───── Extrait fourni

Dans un arrêt du 3 avril 2025, la Cour de cassation rappelle, sur le fondement de l’article 1304 du Code civil dans sa rédaction antérieure à l’ordonnance du 10 février 2016, que l’obligation de restitution du capital au prêteur, consécutive à l’anéantissement d’un contrat de crédit affecté, pèse sur l’emprunteur et non sur le vendeur, même s’il a perçu les fonds à la demande de l’acquéreur. La sûreté dont bénéficie le prêteur subsiste jusqu’à l’extinction de cette obligation de restitution.
En l’espèce, des acquéreurs, déçus par la rentabilité d’une maison meublée achetée en l’état futur d’achèvement dans une résidence de tourisme, avaient assigné le vendeur et la banque en annulation de la vente pour dol et en paiement de dommages-intérêts. Était alors remis en cause un bail commercial, inclus dans l’acte de vente et modifié après celle-ci, avec un nouveau preneur et des loyers revenus à la baisse.
Confirmant l’anéantissement rétroactif du contrat annulé, la Cour précise que les restitutions doivent s’opérer entre les parties au contrat, et uniquement entre elles. Le vendeur, bien que bénéficiaire des fonds, ne peut être tenu de rembourser le capital à la banque, pas plus qu’un tiers à la vente ne peut être condamné à restituer l’apport personnel des acquéreurs.

──────────

Tâches demandées:
1. Répondez brièvement à ces questions sur l'extrait :
(a) Sur quel article du Code civil la Cour de cassation s'appuie-t-elle ?
(b) Qu'avaient acheté les acquéreurs ?
(c) Selon la Cour, entre qui les restitutions doivent-elles se faire ?
2. Pour chaque phrase, dites si elle correspond à l'extrait (oui ou non) et citez les mots de l'extrait qui permettent de trancher :
(a) C'est le vendeur qui doit rembourser le capital au prêteur.
(b) La sûreté du prêteur dure jusqu'à l'extinction de l'obligation de restitution.
(c) Après la vente, les loyers du bail commercial avaient augmenté.
3. Recopiez le passage de l'extrait qui commence par les mots contenant « Dans un arrêt » et se termine par « obligation de restitution. ».

───── Données à examiner

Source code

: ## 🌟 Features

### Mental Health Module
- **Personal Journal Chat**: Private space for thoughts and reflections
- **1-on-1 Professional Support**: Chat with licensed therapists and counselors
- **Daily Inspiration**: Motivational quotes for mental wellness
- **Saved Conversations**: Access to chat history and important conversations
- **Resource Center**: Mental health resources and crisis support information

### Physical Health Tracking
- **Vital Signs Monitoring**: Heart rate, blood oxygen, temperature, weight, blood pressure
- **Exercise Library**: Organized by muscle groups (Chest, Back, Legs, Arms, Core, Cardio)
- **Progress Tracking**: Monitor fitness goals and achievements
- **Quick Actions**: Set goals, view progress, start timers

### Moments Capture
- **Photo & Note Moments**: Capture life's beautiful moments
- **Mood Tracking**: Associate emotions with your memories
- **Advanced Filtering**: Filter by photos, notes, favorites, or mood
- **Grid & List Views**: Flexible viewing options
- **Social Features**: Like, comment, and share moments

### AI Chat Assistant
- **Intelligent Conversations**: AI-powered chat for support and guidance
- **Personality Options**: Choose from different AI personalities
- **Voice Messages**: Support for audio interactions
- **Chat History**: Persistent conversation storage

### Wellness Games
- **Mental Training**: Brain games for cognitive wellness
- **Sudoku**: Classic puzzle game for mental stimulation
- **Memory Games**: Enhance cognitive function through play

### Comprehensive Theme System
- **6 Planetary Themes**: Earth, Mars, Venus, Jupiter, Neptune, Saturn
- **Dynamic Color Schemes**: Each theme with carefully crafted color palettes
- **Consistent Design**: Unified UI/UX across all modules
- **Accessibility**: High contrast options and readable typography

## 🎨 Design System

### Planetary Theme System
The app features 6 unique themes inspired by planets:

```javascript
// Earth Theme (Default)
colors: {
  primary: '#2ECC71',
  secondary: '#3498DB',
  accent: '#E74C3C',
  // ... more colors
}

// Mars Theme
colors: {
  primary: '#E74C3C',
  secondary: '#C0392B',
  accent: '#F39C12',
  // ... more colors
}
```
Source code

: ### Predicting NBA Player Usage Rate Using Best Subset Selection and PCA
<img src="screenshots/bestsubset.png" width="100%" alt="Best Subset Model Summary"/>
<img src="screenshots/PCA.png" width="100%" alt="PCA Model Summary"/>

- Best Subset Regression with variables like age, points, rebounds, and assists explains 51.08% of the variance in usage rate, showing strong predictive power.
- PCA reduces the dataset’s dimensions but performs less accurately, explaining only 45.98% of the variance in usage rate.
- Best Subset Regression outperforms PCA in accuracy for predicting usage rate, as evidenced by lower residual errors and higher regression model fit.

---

──────────

Réponses aux tâches:
1.
(a) L'article 1304 du Code civil, dans sa rédaction antérieure à l'ordonnance du 10 février 2016.
(b) Une maison meublée en l'état futur d'achèvement, dans une résidence de tourisme.
(c) Entre les parties au contrat, et uniquement entre elles.

2.
(a) Non : « pèse sur l’emprunteur et non sur le vendeur ».
(b) Oui : « La sûreté dont bénéficie le prêteur subsiste jusqu’à l’extinction de cette obligation de restitution. »
(c) Non : « des loyers revenus à la baisse ».

3.
Dans un arrêt du 3 avril 2025, la Cour de cassation rappelle, sur le fondement de l’article 1304 du Code civil dans sa rédaction antérieure à l’ordonnance du 10 février 2016, que l’obligation de restitution du capital au prêteur, consécutive à l’anéantissement d’un contrat de crédit affecté, pèse sur l’emprunteur et non sur le vendeur, même s’il a perçu les fonds à la demande de l’acquéreur. La sûreté dont bénéficie le prêteur subsiste jusqu’à l’extinction de cette obligation de restitution.